DISTINGUISHING CHARACTERISTICS
OF
TRUE SOLUTION, COLLOID AND SUSPENSION

S.No.
PROPERTY
TRUE SOLUTION
COLLOIDAL SOLUTION
SUSPENSION
1.
Nature
Homogenous
Heterogeneous
Heterogeneous
2.
Size of Particle
0.1 nm – 1nm.
1nm – 100nm.
> 100 nm
3.
Filterability
Passes through ordinary filter paper as well as animal membrane.
Passes through filter paper but not through animal membrane.
Does not passes through filter paper or animal membrane.
4.
Separation
It can not be separated by ordinary filter paper nor by ultra filtration.
It can not be separated by ordinary filter paper but can be separated by ultra filtration.
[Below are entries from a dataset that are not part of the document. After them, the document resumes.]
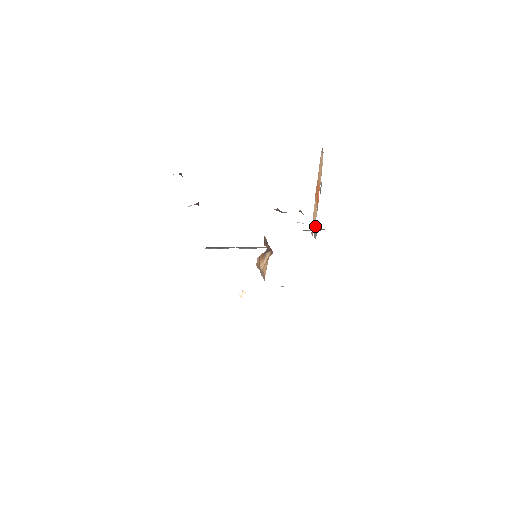
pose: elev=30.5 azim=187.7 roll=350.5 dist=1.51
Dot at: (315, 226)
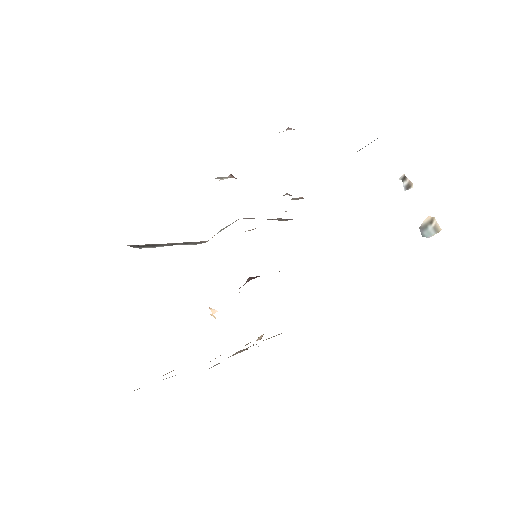
Dot at: (427, 224)
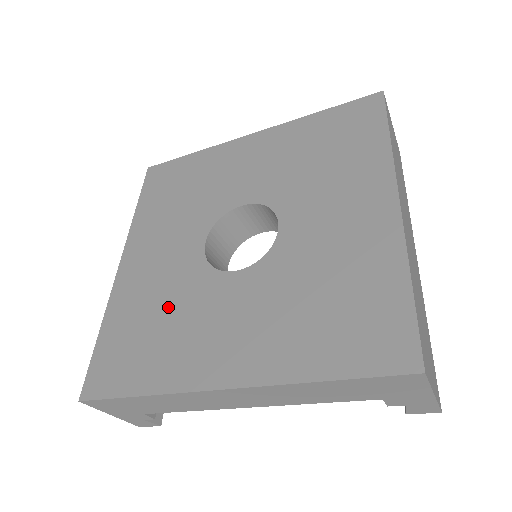
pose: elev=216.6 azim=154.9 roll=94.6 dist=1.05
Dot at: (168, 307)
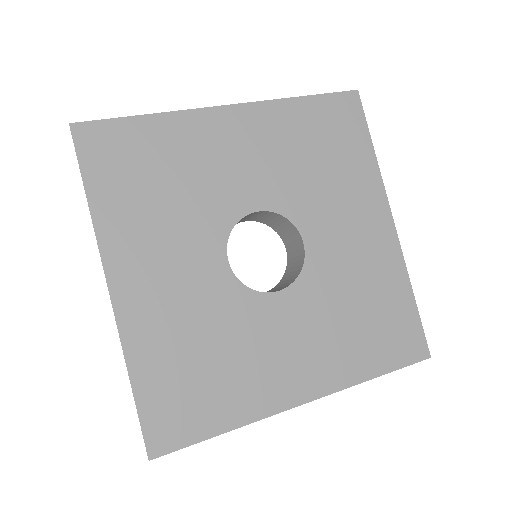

It can be separated by both.
5.
Appearance
Transparent
Generally transparent
Opaque.
6.
Setting
Does not settle.
Settles in centrifuge.
Settles under the action of gravity.
7.
Ionisation
May be ionised.
Not ionised.
Not ionised.
8.
Diffusion
Diffuses readily
Diffuses slowly
Does not diffuse.
9.
Tyndal Effect
Does not show Tyndal effect.
Shows Tyndal effect.
Does not show Tyndal effect.
10.
Brownian Movement
Does not show Brownian movement.
Shows Brownian movement.
May show.
11.
Electrical Charge
Uncharged
Charged either positively or negatively
Uncharged.

PHASES OF COLLOIDAL SOLUTION
                        A colloidal solution is heterogeneous in nature. It consists of two phases, dispersed phase and dispersion medium.
1.         DISPERSED PHASE
                          In a colloidal solution, the component present in smaller proportion (solute) is known as Dispersed Phase. Example: In colloidal solution of silver in water, the component silver acts as dispersed phase.
2.         DISPERSION MEDIUM
                        In a colloidal solution, the component present in larger proportion (solvent) is called Dispersion Medium. Example: In colloidal solution gold in water, the component water acts as a dispersion medium.